To run this example, you can use the full working code provided below:

👉 View the complete Trello example here →

Just replace your Trello tool URL and OpenAI API key where needed, and you’re all set.

✅ Step 2: One-Time Authentication Required

When you ask a query to the Trello MCP server, you will be asked to authenticate your user account. Click on the given link and

This confirms your Trello account is now securely connected to your agent.

You can now return to your terminal and run the example.

🧾 Step 3: Use This Prompt

With the agent running, enter this prompt:

Create a Trello card titled "Follow up with design team" under the list "To-Do" on the board "Team Tasks". Add a description: "Set up design sync and review open Figma comments."

✅ Agent Output

Agent: The Trello card "Follow up with design team" has been created in the "To-Do" list on the "Team Tasks" board.

The agent understood your request, matched it to the Trello schema, and created the task card using your connected account, no manual input needed.

🎥 Demo: Creating a Card in Trello


⭐ Example 3: Star a GitHub Repository

Once your GitHub integration is connected through Composio MCP, your agent can start interacting with repositories using natural prompts like starring repos, creating issues, or posting comments.

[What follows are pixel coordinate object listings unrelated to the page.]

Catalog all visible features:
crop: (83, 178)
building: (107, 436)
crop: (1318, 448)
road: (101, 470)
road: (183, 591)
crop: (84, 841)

✅ What Can the Agent Do with GitHub?

With the GitHub MCP integration, your agent can:

  • Star or unstar public repositories
  • Create new issues
  • Comment on pull requests or issues
  • List commits or pull requests
  • Open new pull requests
  • Search repositories and more

All of this is possible through Composio’s managed interface, without writing custom API code.

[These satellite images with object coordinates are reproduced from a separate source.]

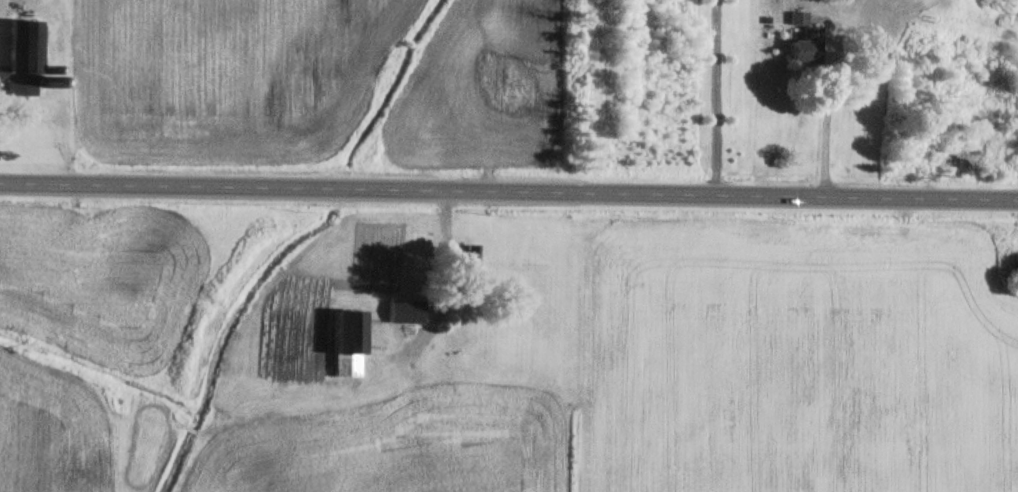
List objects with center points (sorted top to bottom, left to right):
building: (806, 47)
building: (25, 58)
road: (712, 97)
road: (824, 121)
road: (509, 190)
road: (441, 264)
building: (468, 264)
building: (1016, 266)
building: (406, 313)
building: (350, 344)

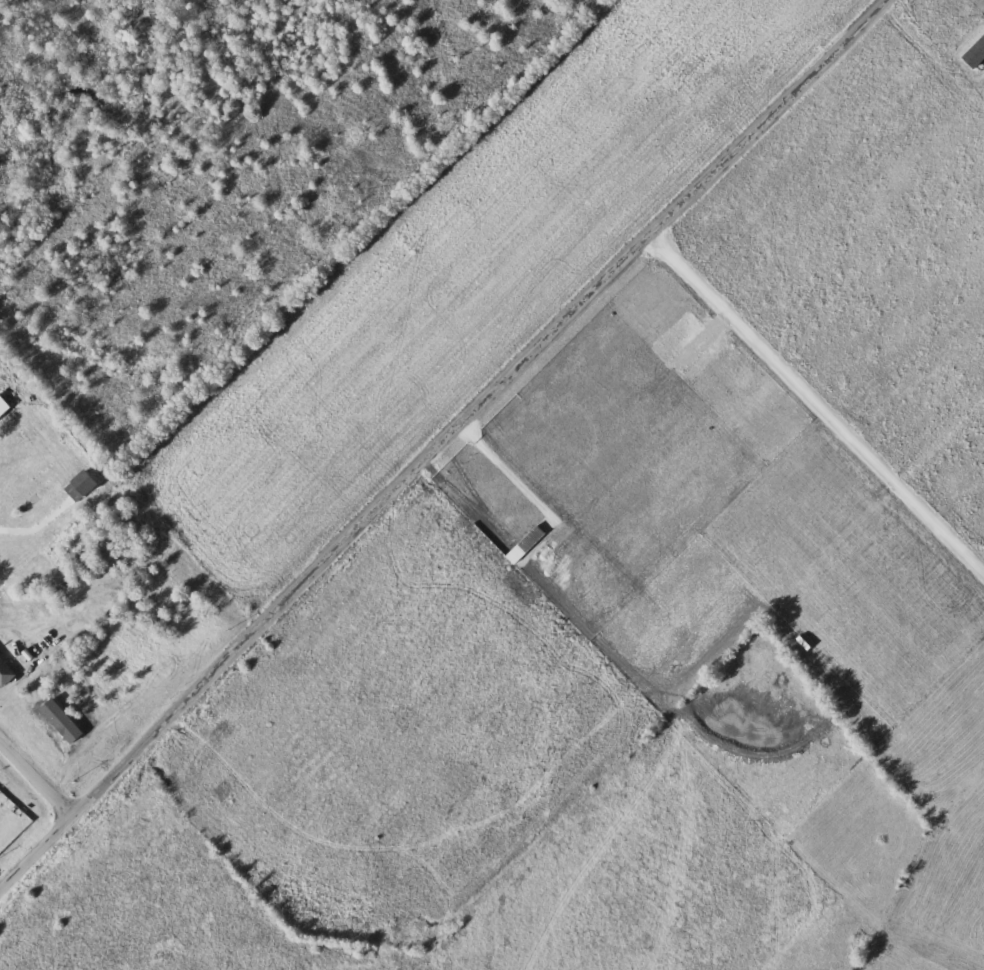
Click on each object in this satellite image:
road: (898, 172)
road: (442, 443)
building: (5, 672)
road: (37, 776)

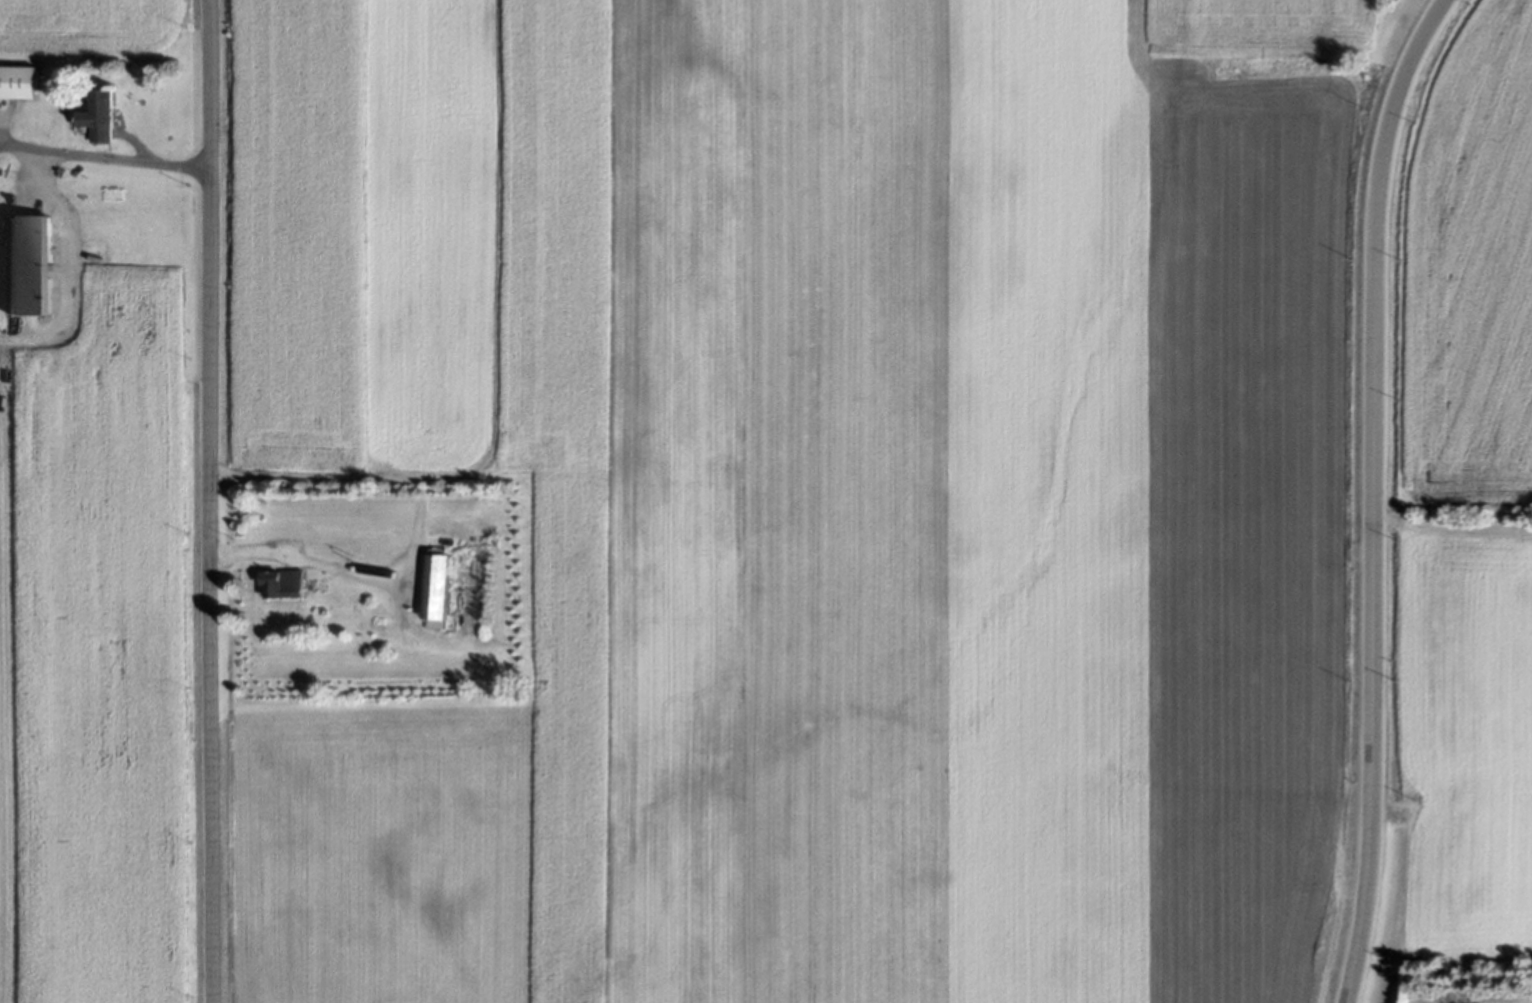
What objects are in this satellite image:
building: (18, 84)
building: (97, 118)
road: (104, 155)
road: (1374, 495)
road: (210, 501)
road: (302, 561)
building: (279, 585)
building: (434, 592)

In this example, the agent will star a public repository based on your prompt. You’ll simply mention the repo in plain language, and the agent will handle the rest.

🔧 Step 1: Add GitHub to Your Agent

To run this example, use the full working code provided below:

👉 View the complete GitHub example here→

Replace the GitHub tool URL and your OpenAI API key in the right spots.

✅ Step 2: One-Time Authentication Required

Just like with Gmail and Trello, GitHub will prompt you to sign in and grant access when you first connect the tool through Composio.

🧾 Step 3: Use This Prompt

Start your agent and enter this prompt in the terminal:

Star the repository composiohq/composio on GitHub.

✅ Agent Output

Agent: The GitHub repository composiohq/composio has been successfully starred.

The agent recognized the intent, matched the schema provided by the GitHub tool, and triggered the action securely, all using just natural language.

🎥 Demo: Starring a GitHub Repository


Wrapping up

What you’ve built is more than just a conversational agent. It’s a fully functional system that can take real action across your existing tools.

By combining LangChain and Composio MCP, you’ve created agents that understand context, choose the right capability, and execute tasks through a unified interface.

Composio offers access to over 100 MCP-powered capabilities, so you can expand your agent’s reach without worrying about individual integrations or API complexity.

This foundation opens the door to more advanced workflows, memory-aware agents, or even deploying your agent into production.

Now it's your turn to take it further.